─── Material provided

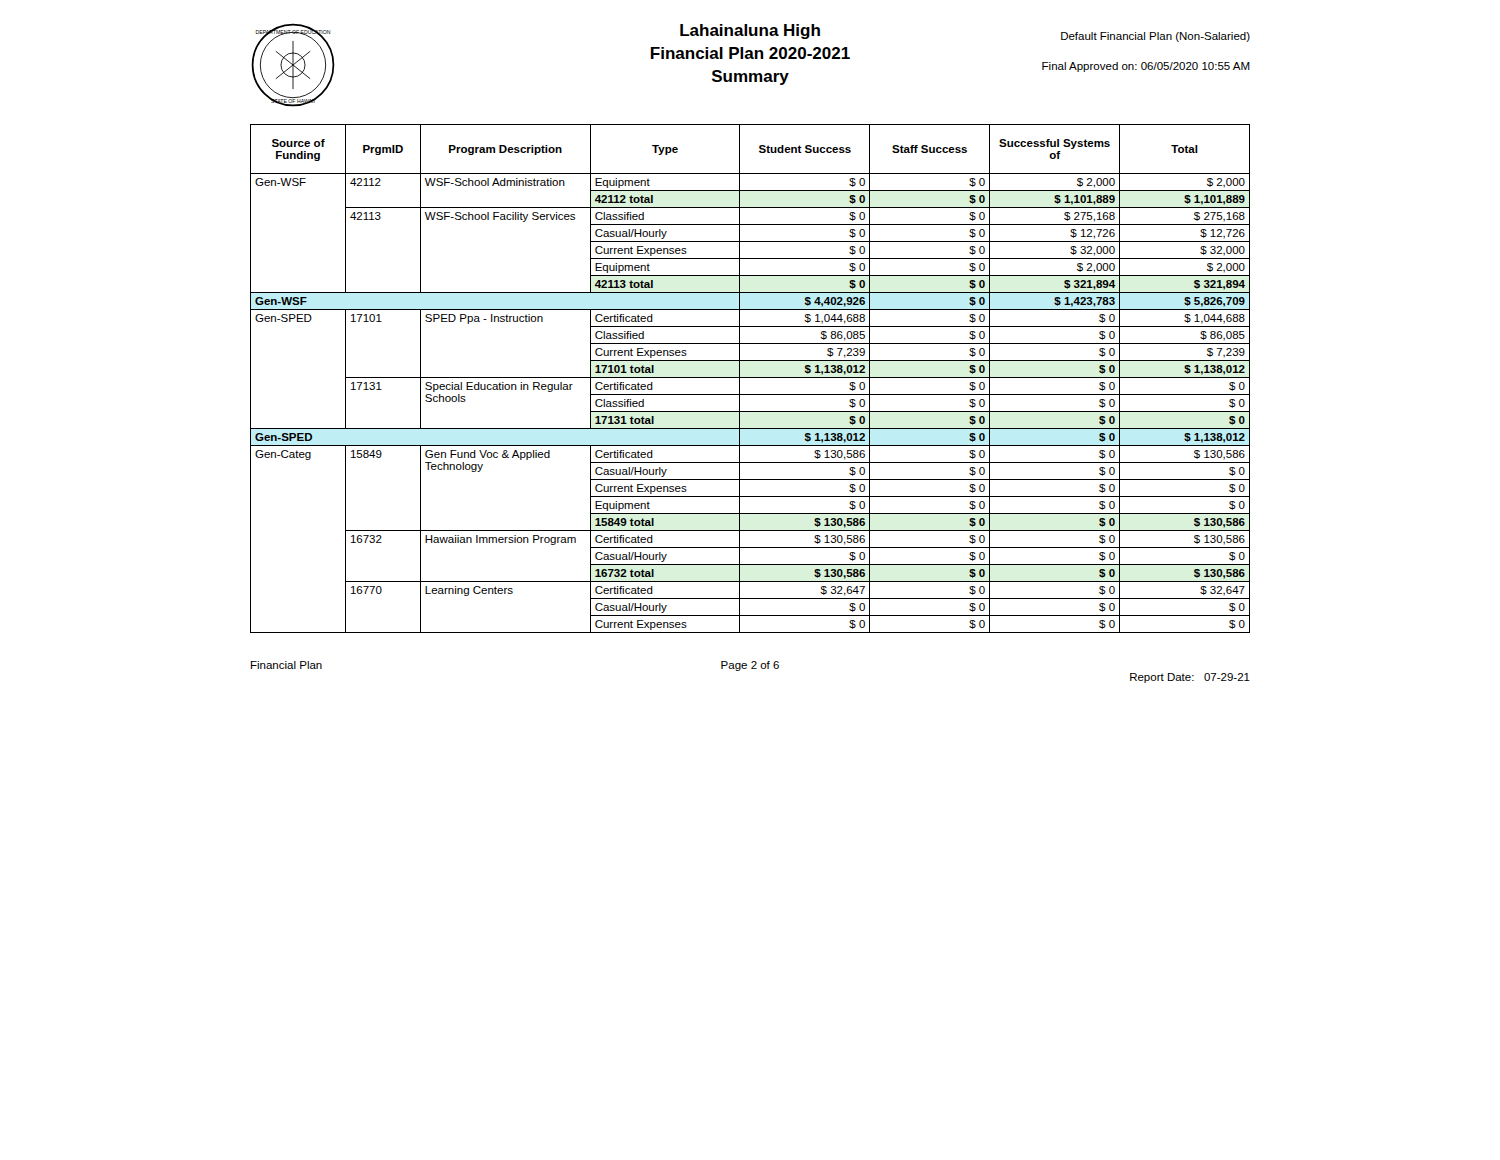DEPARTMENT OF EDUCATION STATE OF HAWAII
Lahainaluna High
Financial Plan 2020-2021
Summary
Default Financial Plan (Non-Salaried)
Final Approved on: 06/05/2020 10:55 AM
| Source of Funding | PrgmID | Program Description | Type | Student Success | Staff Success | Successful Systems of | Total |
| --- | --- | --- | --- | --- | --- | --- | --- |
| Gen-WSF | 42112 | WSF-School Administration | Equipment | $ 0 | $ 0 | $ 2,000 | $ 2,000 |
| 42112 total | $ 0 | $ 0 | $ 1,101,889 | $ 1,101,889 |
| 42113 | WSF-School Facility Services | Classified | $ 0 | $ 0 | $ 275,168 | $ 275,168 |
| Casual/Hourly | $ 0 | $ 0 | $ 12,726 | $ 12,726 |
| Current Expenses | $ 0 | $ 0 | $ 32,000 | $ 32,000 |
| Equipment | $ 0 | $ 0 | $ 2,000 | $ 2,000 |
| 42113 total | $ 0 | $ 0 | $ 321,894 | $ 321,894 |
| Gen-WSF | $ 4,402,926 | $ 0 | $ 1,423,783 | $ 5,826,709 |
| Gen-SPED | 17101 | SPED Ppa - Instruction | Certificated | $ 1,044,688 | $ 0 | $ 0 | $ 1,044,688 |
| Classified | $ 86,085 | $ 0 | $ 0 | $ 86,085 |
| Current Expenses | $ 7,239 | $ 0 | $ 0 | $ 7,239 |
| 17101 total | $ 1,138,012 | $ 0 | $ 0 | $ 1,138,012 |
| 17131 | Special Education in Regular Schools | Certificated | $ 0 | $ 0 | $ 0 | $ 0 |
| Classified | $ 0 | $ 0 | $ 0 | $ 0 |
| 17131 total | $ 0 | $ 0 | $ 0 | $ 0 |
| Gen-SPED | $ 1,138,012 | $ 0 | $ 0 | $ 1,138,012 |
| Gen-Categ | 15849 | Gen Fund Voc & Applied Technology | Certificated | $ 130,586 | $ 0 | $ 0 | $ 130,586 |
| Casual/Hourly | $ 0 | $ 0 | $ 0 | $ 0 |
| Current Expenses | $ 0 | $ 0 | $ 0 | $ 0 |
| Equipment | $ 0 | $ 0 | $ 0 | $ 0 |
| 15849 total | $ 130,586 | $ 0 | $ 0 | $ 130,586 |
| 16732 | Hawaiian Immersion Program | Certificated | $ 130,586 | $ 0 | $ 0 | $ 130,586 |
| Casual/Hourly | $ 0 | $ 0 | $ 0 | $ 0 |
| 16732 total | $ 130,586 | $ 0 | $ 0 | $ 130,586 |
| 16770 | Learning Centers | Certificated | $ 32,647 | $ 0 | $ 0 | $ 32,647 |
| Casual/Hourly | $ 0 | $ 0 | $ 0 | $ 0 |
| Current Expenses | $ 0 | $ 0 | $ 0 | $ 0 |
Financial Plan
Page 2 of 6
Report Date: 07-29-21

──────
─── Material provided

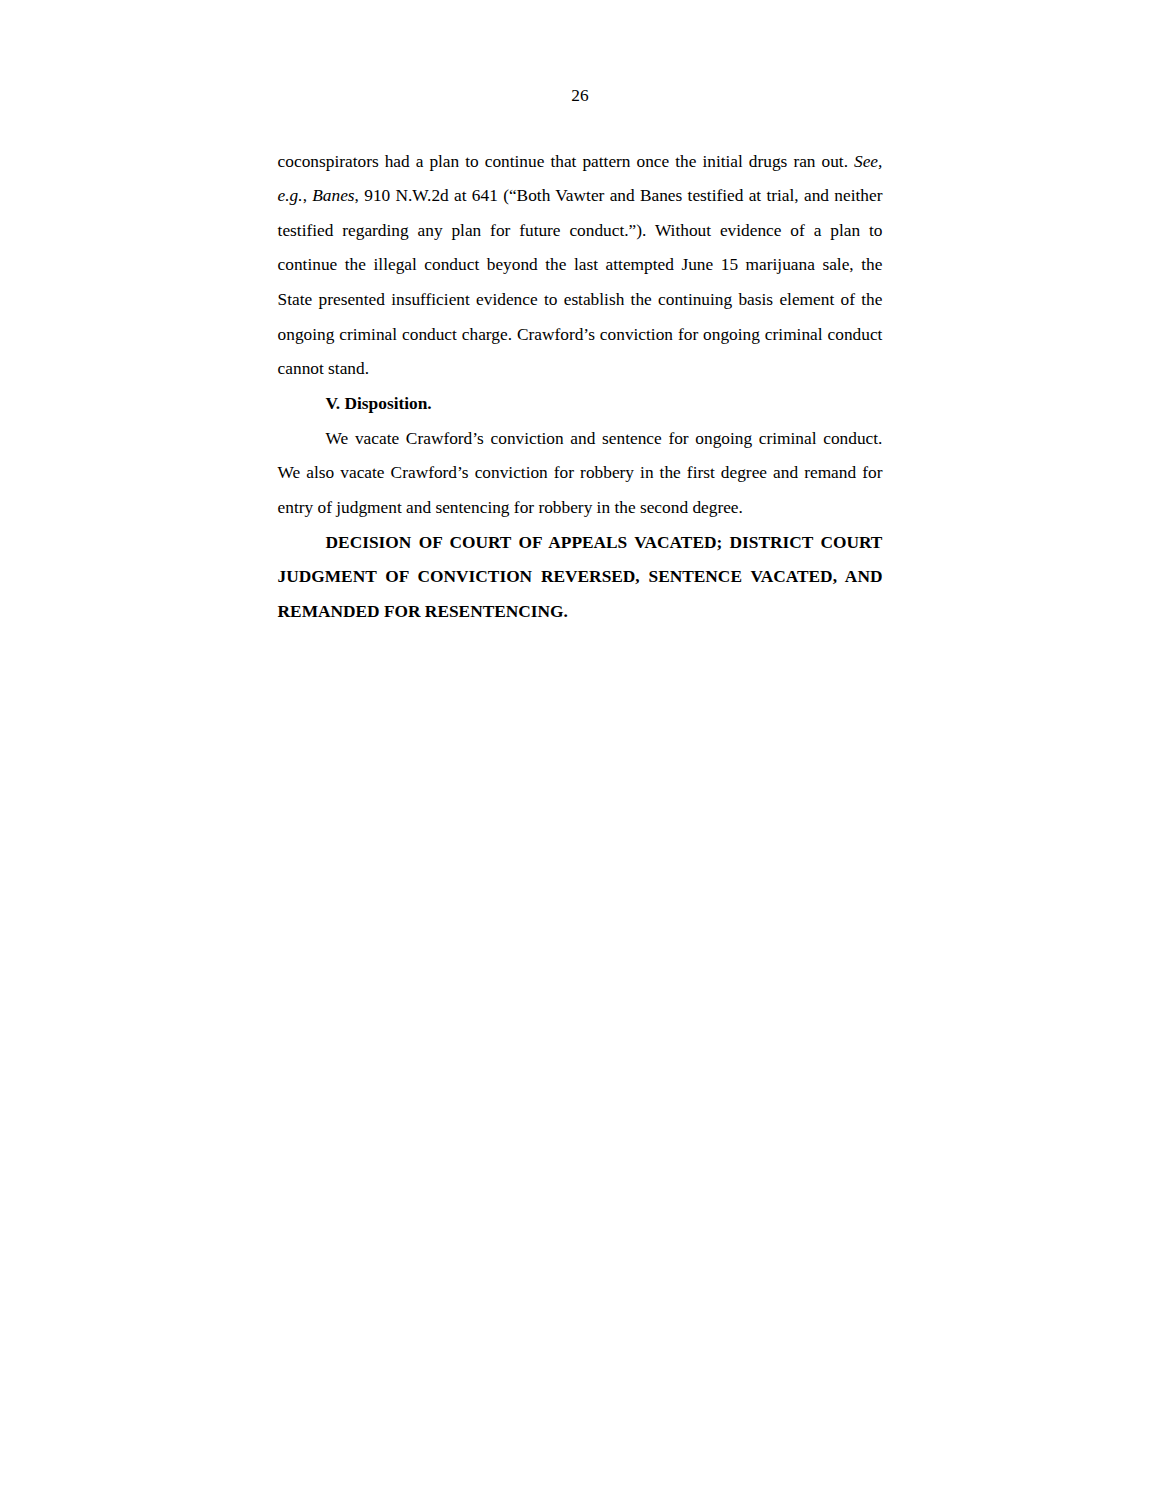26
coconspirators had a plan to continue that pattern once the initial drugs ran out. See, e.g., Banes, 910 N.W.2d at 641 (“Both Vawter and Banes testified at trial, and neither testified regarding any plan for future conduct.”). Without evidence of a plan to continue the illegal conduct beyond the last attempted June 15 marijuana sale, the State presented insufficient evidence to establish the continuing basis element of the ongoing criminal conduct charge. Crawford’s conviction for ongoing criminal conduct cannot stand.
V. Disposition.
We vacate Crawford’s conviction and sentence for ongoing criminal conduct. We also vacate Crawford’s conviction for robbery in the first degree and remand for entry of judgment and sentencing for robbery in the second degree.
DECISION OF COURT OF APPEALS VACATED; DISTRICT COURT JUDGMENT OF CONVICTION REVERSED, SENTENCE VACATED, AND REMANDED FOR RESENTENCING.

──────
─── Material provided

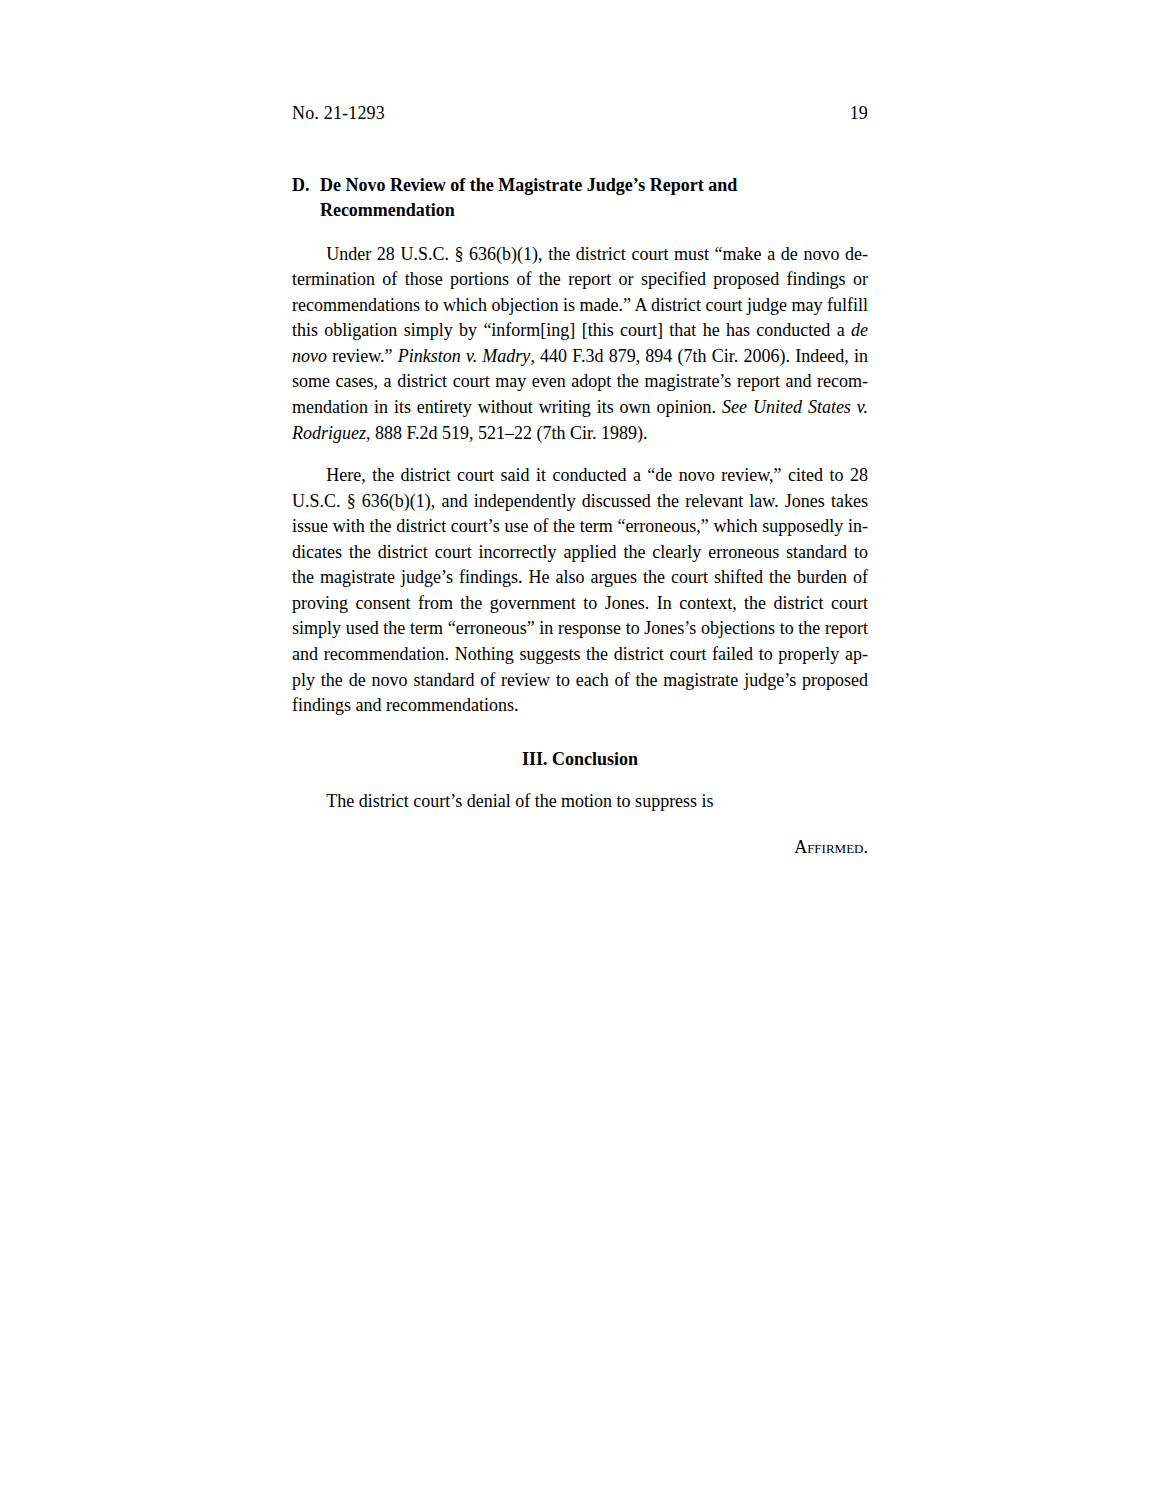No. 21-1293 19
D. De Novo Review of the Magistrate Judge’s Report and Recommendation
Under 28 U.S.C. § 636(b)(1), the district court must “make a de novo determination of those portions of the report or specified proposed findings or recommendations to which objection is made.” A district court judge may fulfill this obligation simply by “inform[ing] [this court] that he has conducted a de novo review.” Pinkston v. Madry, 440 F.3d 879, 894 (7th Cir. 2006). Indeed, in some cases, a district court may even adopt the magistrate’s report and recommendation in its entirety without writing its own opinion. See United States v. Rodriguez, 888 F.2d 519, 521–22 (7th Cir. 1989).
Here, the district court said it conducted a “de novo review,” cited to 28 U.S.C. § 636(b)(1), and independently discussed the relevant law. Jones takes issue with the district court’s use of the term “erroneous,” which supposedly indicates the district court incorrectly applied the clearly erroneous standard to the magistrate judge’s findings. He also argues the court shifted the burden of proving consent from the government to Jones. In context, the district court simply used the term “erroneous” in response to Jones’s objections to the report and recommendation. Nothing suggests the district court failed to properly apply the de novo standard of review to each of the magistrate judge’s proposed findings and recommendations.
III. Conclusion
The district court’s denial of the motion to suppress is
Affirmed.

──────

- Work task -
Gather from the records above every line containing the string "Equipment".

- Response to this exercise -
| Gen-WSF | 42112 | WSF-School Administration | Equipment | $ 0 | $ 0 | $ 2,000 | $ 2,000 |
| Equipment | $ 0 | $ 0 | $ 2,000 | $ 2,000 |
| Equipment | $ 0 | $ 0 | $ 0 | $ 0 |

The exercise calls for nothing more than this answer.